[Stored data]
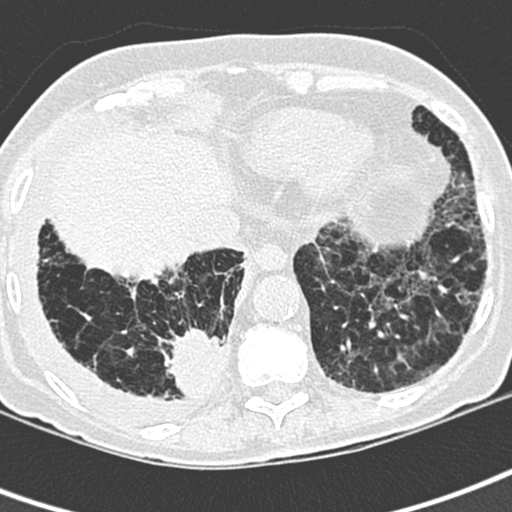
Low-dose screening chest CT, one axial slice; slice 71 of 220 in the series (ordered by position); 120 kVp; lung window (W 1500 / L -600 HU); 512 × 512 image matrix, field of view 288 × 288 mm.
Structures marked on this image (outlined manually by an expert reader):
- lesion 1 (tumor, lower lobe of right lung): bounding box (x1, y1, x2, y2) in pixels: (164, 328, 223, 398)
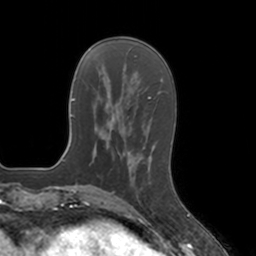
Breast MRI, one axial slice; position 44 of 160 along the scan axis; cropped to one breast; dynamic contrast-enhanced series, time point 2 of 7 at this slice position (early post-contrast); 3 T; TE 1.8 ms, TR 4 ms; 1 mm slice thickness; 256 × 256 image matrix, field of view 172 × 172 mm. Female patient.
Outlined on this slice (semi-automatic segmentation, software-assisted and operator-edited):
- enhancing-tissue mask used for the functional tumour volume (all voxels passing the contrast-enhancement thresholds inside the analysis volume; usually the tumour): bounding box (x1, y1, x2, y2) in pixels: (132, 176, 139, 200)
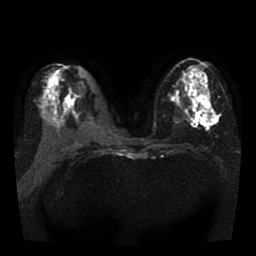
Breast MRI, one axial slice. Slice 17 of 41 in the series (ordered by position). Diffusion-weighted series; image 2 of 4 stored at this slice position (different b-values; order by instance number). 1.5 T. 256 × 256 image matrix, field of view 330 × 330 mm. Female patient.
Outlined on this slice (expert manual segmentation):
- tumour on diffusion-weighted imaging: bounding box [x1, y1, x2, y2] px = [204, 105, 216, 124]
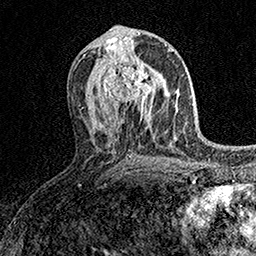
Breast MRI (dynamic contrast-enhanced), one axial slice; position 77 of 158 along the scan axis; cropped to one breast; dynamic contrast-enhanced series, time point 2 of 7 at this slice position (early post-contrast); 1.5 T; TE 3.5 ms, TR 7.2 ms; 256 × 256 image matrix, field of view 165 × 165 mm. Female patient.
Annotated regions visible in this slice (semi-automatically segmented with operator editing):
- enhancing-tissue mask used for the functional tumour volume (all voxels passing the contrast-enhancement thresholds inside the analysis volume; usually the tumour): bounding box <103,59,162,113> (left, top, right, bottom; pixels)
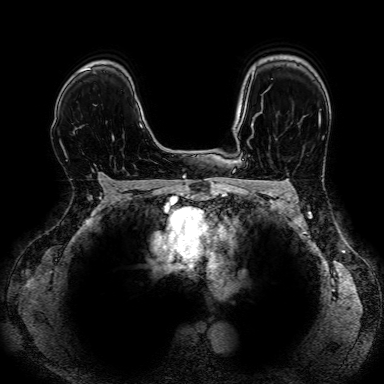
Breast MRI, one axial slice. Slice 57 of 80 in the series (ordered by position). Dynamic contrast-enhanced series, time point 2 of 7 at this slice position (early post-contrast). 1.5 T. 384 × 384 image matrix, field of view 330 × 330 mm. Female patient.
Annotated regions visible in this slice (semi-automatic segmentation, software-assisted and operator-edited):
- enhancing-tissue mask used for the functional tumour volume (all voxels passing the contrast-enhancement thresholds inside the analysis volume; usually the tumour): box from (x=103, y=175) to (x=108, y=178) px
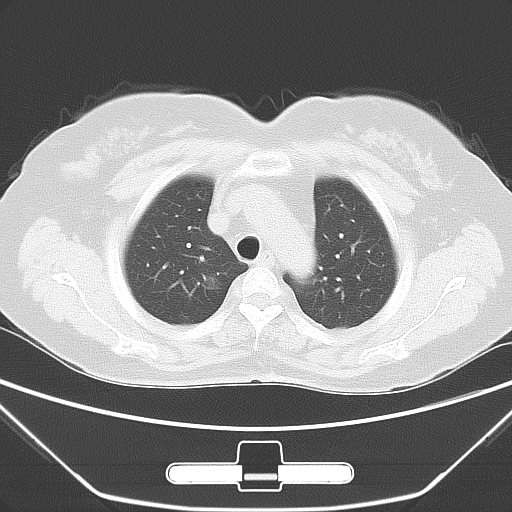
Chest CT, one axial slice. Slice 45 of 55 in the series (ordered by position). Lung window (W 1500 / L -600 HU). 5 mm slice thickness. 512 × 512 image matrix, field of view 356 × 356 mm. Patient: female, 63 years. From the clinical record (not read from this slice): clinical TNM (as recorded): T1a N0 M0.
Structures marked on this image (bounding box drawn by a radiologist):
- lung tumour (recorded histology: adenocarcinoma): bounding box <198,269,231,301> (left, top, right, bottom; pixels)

Action item>
Lines before the one containing "Chest CT, one axial slice." are to be left out; that line and every line after it through the end of the data should be copied exactly.

Exercise solution>
Chest CT, one axial slice. Slice 45 of 55 in the series (ordered by position). Lung window (W 1500 / L -600 HU). 5 mm slice thickness. 512 × 512 image matrix, field of view 356 × 356 mm. Patient: female, 63 years. From the clinical record (not read from this slice): clinical TNM (as recorded): T1a N0 M0.
Structures marked on this image (bounding box drawn by a radiologist):
- lung tumour (recorded histology: adenocarcinoma): bounding box <198,269,231,301> (left, top, right, bottom; pixels)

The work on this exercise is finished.